▶ Texte choisi:
....................
Henri, Désiré, Goux naît le 26 mars 1922 à Chalon-sur-Saône (Saône-et-Loire – 71), de Bonaventure Goux, 36 ans, placier [1], et de Marie Stéphanie Livet, 35 ans, son épouse. À sa naissance, Henri Goux a déjà quatre frères – Gaston, né en 1910 à Louhans, André, né en 1911, Bonaventure, né en 1913, Gilbert, né en 1921 – et deux sœurs jumelles – Marthe et Madeleine, nées en 1919.
À la mi-septembre 1912, et au moins jusqu’au printemps 1921, la famille est domiciliée au 1 rue Saint-Vincent à Chalon-sur-Saône.
Ayant été rappelé à l’activité militaire au sein du 134e régiment d’infanterie par le décret de mobilisation générale du 1er août 1914 (déclenchement de la Première Guerre mondiale), leur père a été fait prisonnier le 29 août suivant ! Il a été rapatrié avant la signature de l’armistice, dès le 9 novembre 1918.
Fin septembre 1923, la famille habite au 10 rue du Blé à Chalon-sur-Saône ; mais elle n’y habite plus au printemps 1926.
Au moment de son arrestation, Henri Goux est domicilié à Chalon-sur-Saône ; son adresse reste à préciser.
Il est célibataire.
Sa profession reste à préciser.
....................
▶ Données d'entrée:
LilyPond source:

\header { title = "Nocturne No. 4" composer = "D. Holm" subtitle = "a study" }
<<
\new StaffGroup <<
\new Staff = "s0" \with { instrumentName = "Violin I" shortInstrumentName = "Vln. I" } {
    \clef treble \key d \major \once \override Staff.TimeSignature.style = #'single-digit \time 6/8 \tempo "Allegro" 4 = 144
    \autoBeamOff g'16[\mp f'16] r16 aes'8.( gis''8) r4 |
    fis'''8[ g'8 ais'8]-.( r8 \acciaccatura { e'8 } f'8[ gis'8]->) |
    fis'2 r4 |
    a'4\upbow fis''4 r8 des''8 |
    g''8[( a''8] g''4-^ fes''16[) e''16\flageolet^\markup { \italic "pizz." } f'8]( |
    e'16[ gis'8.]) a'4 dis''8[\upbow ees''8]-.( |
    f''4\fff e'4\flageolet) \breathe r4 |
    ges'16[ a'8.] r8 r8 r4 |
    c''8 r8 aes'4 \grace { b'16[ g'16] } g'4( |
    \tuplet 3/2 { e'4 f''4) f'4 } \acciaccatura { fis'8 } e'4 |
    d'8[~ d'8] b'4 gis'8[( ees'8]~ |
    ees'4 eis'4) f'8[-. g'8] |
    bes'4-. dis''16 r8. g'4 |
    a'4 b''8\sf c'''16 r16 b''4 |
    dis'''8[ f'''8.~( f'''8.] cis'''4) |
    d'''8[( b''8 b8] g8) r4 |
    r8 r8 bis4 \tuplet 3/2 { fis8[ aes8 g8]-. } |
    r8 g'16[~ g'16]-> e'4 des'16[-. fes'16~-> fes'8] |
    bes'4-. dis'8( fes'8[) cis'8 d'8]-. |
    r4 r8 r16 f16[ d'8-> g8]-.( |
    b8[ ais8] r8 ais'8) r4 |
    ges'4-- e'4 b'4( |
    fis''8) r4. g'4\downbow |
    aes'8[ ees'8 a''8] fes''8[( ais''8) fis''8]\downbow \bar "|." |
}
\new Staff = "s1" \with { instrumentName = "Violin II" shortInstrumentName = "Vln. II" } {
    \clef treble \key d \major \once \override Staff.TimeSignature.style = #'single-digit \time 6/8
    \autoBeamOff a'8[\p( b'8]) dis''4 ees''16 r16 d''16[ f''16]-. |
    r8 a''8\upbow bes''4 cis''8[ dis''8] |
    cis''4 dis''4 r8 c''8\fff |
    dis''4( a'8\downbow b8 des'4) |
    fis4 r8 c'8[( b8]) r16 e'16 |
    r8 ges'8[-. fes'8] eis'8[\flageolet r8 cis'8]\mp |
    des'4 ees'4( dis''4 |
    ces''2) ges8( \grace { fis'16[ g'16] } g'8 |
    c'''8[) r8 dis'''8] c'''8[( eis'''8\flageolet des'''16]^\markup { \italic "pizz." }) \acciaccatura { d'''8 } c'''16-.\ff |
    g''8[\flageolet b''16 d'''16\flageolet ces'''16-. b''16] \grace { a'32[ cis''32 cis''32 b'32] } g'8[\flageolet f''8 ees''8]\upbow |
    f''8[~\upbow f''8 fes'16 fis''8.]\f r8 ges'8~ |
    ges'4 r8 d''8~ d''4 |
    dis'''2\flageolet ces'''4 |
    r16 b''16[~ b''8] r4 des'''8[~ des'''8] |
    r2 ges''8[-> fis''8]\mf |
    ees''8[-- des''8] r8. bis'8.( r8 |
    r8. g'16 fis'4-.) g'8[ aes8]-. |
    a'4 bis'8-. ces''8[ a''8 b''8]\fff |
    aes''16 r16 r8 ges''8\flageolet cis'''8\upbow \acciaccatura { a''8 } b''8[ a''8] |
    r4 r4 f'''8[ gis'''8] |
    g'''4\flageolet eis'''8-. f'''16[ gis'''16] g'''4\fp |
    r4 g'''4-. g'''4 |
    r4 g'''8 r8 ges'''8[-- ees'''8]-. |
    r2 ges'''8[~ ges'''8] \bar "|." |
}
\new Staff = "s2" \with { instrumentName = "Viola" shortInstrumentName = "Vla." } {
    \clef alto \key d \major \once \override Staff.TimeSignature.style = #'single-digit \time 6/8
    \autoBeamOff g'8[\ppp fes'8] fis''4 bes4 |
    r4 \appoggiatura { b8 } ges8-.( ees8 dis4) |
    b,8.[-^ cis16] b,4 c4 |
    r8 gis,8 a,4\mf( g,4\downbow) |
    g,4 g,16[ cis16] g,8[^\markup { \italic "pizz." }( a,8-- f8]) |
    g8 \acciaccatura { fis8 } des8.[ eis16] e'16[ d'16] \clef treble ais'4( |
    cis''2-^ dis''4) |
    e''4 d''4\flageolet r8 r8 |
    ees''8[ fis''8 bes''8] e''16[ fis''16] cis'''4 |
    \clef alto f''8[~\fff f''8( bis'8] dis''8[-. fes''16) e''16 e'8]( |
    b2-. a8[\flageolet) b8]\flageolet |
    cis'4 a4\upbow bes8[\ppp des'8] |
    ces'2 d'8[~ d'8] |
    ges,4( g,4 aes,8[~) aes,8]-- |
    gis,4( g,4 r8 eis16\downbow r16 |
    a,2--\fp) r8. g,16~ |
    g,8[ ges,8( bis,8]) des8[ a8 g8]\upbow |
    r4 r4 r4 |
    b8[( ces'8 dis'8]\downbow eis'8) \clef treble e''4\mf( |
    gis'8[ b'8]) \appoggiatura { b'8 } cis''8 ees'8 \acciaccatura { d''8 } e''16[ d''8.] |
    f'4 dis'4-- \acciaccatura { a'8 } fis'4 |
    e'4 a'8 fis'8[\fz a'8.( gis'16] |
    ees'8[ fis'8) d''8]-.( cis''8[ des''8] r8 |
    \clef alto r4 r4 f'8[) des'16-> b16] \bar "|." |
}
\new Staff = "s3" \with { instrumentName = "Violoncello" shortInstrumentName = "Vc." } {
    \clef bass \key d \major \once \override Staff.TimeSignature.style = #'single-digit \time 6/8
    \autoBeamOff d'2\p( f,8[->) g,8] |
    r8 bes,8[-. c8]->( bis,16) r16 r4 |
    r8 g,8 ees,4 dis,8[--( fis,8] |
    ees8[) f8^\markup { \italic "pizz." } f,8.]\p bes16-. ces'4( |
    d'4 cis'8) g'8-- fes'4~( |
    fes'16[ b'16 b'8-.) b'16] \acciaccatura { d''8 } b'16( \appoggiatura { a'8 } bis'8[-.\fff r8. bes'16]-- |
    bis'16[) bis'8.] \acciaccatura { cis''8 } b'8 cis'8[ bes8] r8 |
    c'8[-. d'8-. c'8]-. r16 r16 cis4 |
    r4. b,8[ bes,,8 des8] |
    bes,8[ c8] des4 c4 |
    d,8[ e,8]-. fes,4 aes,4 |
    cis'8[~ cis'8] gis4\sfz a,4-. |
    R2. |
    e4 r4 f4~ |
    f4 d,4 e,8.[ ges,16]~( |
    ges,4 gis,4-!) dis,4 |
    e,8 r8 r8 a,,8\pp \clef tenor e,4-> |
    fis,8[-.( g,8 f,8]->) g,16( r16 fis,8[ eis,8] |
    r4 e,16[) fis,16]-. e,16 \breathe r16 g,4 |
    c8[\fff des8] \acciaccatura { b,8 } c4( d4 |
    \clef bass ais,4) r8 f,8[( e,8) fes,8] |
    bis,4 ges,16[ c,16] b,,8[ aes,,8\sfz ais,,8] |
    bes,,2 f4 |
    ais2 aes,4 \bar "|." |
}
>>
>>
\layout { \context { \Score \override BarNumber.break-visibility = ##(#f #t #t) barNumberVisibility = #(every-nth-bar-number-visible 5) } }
....................
▶ Consigne A:
Répondez à ces questions d'après la notice sur Henri Goux :
(i) À quelle date le père d'Henri Goux a-t-il été fait prisonnier ?
(ii) Où la famille habite-t-elle fin septembre 1923 ?
(iii) Quelle est la situation familiale d'Henri Goux ?
▶ Consigne B:
Reproduisez le passage de la notice sur Henri Goux qui s'ouvre sur les mots contenant « Ayant été rappelé » et se termine par « 9 novembre 1918. ».

▶ Réponse A:
(i) Le 29 août 1914.
(ii) Au 10 rue du Blé à Chalon-sur-Saône.
(iii) Il est célibataire.

▶ Réponse B:
Ayant été rappelé à l’activité militaire au sein du 134e régiment d’infanterie par le décret de mobilisation générale du 1er août 1914 (déclenchement de la Première Guerre mondiale), leur père a été fait prisonnier le 29 août suivant ! Il a été rapatrié avant la signature de l’armistice, dès le 9 novembre 1918.